Problem to work on
Repeat word for word the part of the thread on 22 mag ammo for self defense below, starting at "it's kind of" and ending at "(Oct 11, 2004)".

Extract provided
· · ·

# 22 wmr for defense



## wackjob (Jan 30, 2009)

does anyone have a recomendation for 22 mag ammo for self defense use out of a pocket gun?

I understand that a bazooka is ideal, but I have already selected my gun and it's a short 22 mag.


----------



## xdeano (Jan 14, 2005)

it's kind of small, but than again a grain of sand in the right spot can be lethal.

I'd probably go with a nice heavy hollow point, if that's what I had to go with. Something with a bit more controlled expansion and weight retention. Just my thoughts.

neat idea though.

xdeano


----------



## southdakbearfan (Oct 11, 2004)

I would probably go with one of the 40 gr hollowpoints, getting a little more mass to carry through, or the remington viper flat tipped ammo if its still around.


----------



## Burly1 (Sep 20, 2003)

· · ·

Given data
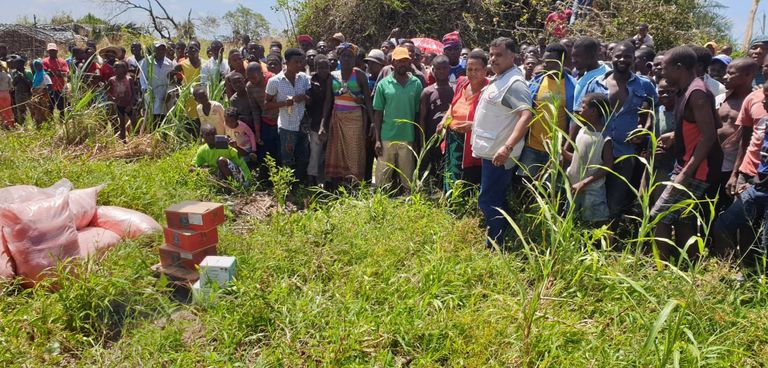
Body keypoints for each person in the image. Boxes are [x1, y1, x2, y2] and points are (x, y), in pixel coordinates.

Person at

· · ·

Answer section
it's kind of small, but than again a grain of sand in the right spot can be lethal.

I'd probably go with a nice heavy hollow point, if that's what I had to go with. Something with a bit more controlled expansion and weight retention. Just my thoughts.

neat idea though.

xdeano


----------



## southdakbearfan (Oct 11, 2004)